Only skip complete() for actual network failures (fetch throws), where a retry might succeed.

Replication Slot Management

PostgreSQL replication slots grow indefinitely if PowerSync disconnects. Set max_slot_wal_keep_size to prevent disk exhaustion. Monitor pg_replication_slots for slot status.

Account Switching Requires Database Clear

When a user switches accounts, you MUST call disconnectAndClear() to wipe synced data before reconnecting with the new user's credentials.
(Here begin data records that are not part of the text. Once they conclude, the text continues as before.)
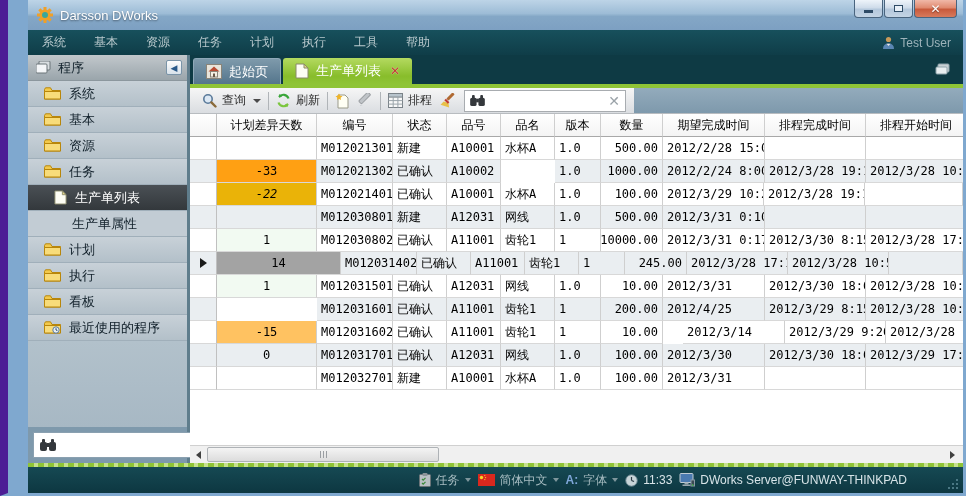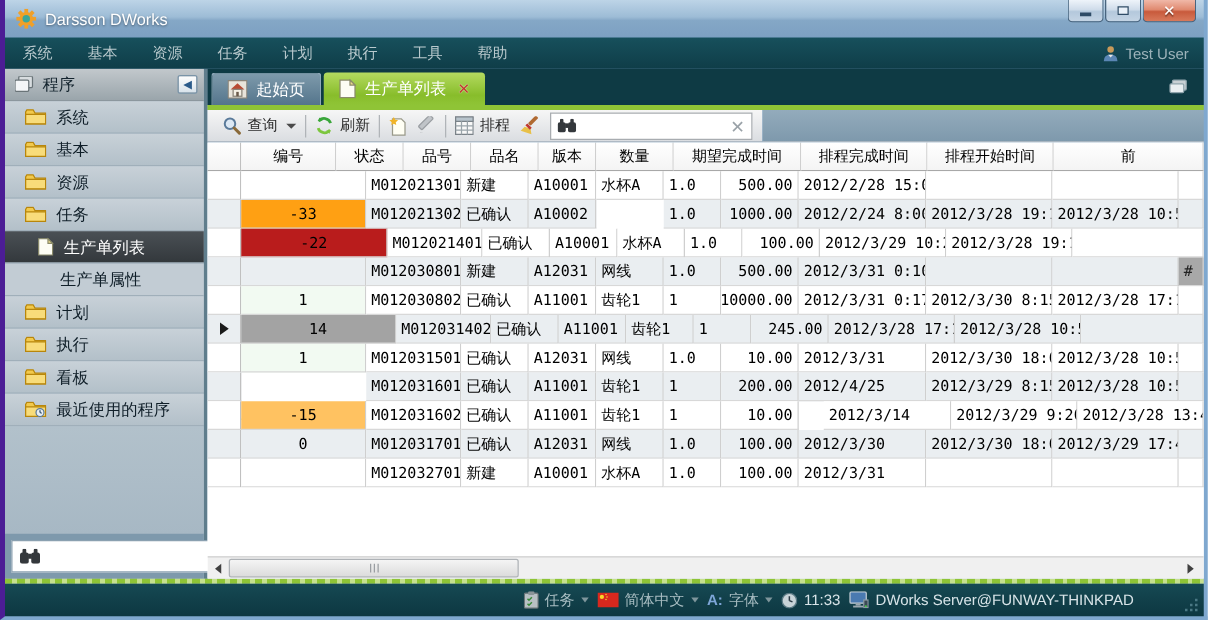--- a/index.html
+++ b/index.html
@@ -11,8 +11,8 @@
   }
   .window{
     position:absolute;inset:0;
-    border-left:4px solid #4c1d95;border-right:3px solid #7fa8cf;border-bottom:3px solid #7fa8cf;
-    box-sizing:border-box;display:flex;flex-direction:column;
+    border-left:8px solid #4c1d95;border-right:3px solid #7fa8cf;border-bottom:3px solid #7fa8cf;
+    box-sizing:border-box;display:flex;flex-direction:column;padding-left:20px;
   }
   
   .titlebar{

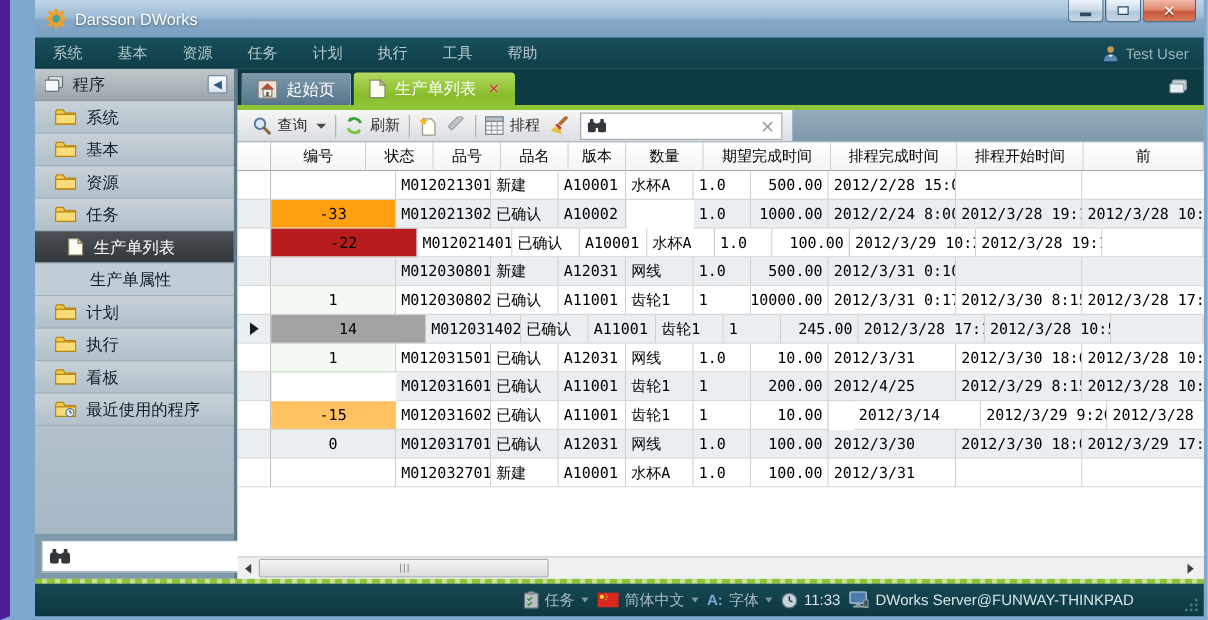--- a/index.html
+++ b/index.html
@@ -455,6 +455,7 @@
         <div class="grid" id="grid">
             <div class="grid-row grid-header">
               <div class="g-cell g-ind" style="width: 27px;"></div>
+              <div class="g-cell " style="width: 100px;">计划差异天数</div>
               <div class="g-cell " style="width: 76px;">编号</div>
               <div class="g-cell " style="width: 54px;">状态</div>
               <div class="g-cell " style="width: 54px;">品号</div>

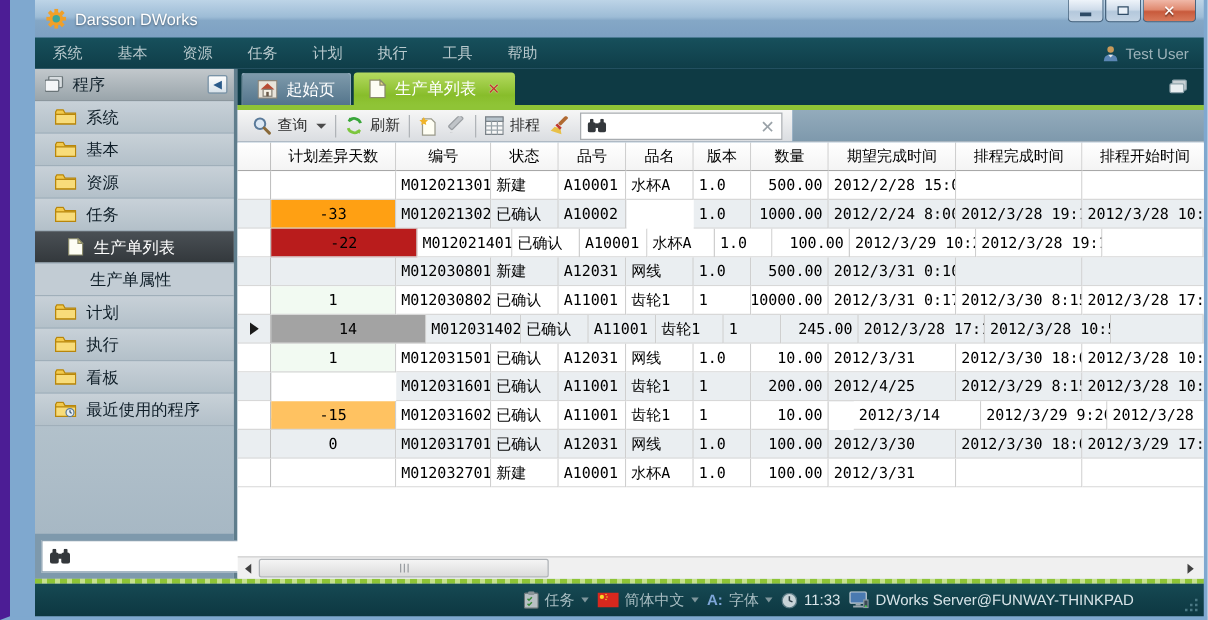--- a/index.html
+++ b/index.html
@@ -497,7 +497,7 @@
             </div>
             <div class="grid-row row-odd">
               <div class="g-cell g-ind" style="width: 27px;"></div>
-              <div class="g-cell " style="width: 117px; justify-content: center; background: #b91c1c;">-22</div>
+              <div class="g-cell " style="width: 100px; justify-content: center; background: #eab308; font-style: italic;">-22</div>
               <div class="g-cell " style="width: 76px; justify-content: flex-start;">M012021401</div>
               <div class="g-cell " style="width: 54px; justify-content: flex-start;">已确认</div>
               <div class="g-cell " style="width: 54px; justify-content: flex-start;">A10001</div>

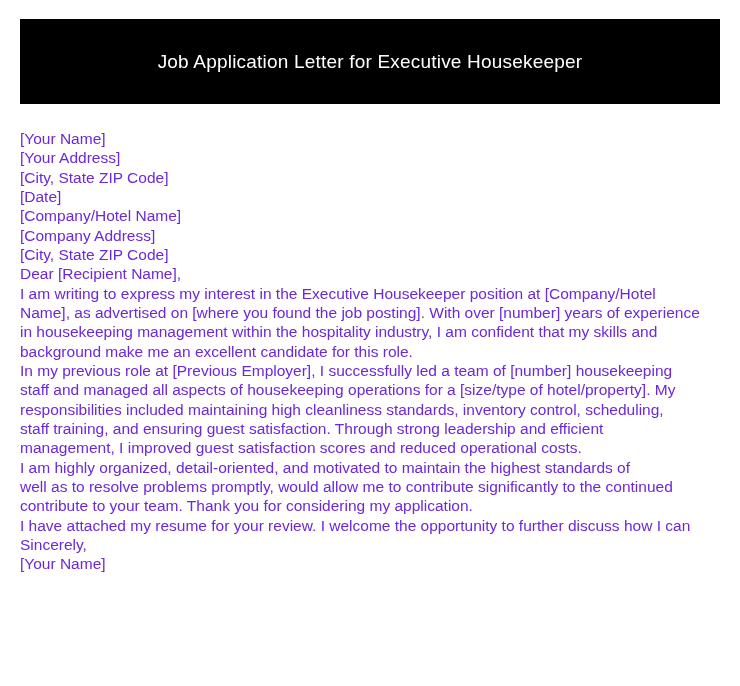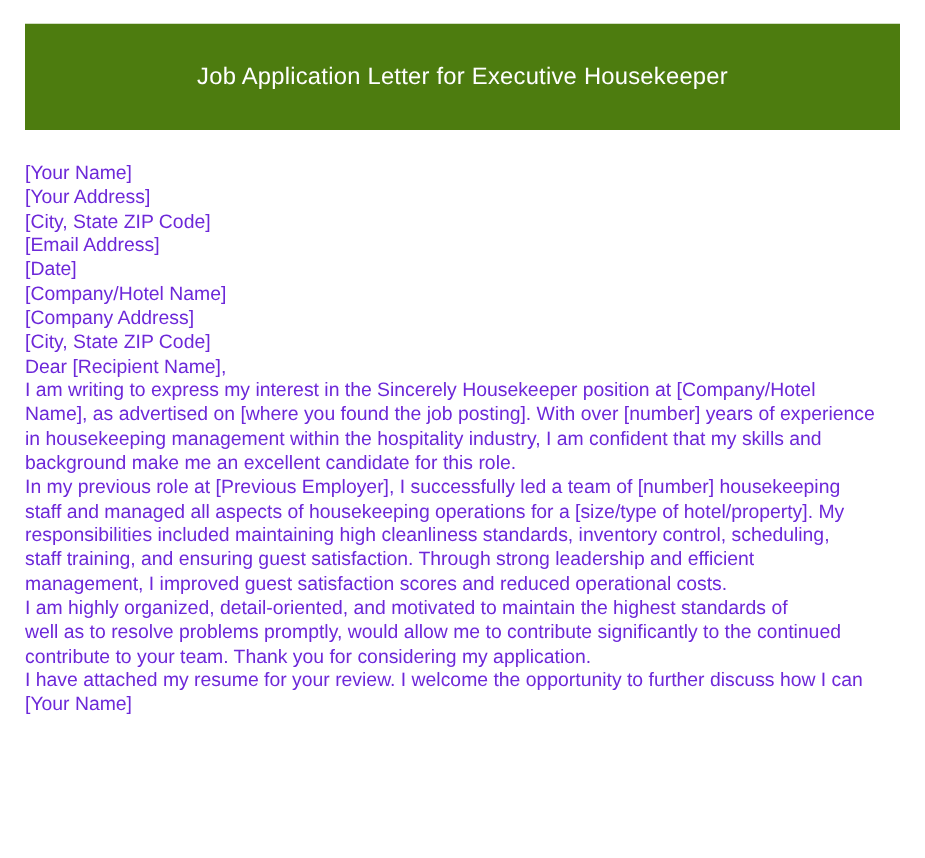--- a/index.html
+++ b/index.html
@@ -48,7 +48,7 @@
 
 <div class="page">
 
-  <div class="banner" style="background: #4d7c0f; color: rgb(255, 255, 255);">
+  <div class="banner" style="background: #000000; color: rgb(255, 255, 255);">
     <h1 class="banner-title">Job Application Letter for Executive Housekeeper</h1>
   </div>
Otherwise, the previous user's data remains in the local SQLite database and may be visible to the new user.

PowerSync Stale Query Race Condition

When using reactive queries (usePowerSyncQuery) with async post-processing, beware of stale data. PowerSync returns cached results immediately when query parameters change, then updates asynchronously. If your async processing (additional DB calls, API calls) takes longer than the query refresh, stale results can overwrite correct results. Use a generation counter or abort controller to discard stale async work.

No Composite Primary Keys

PowerSync requires every table to have a single text('id').primaryKey() column. If your data model naturally uses composite keys (e.g., a many-to-many join table), add a synthetic UUID id column as the primary key and enforce uniqueness via a separate unique index on the composite columns.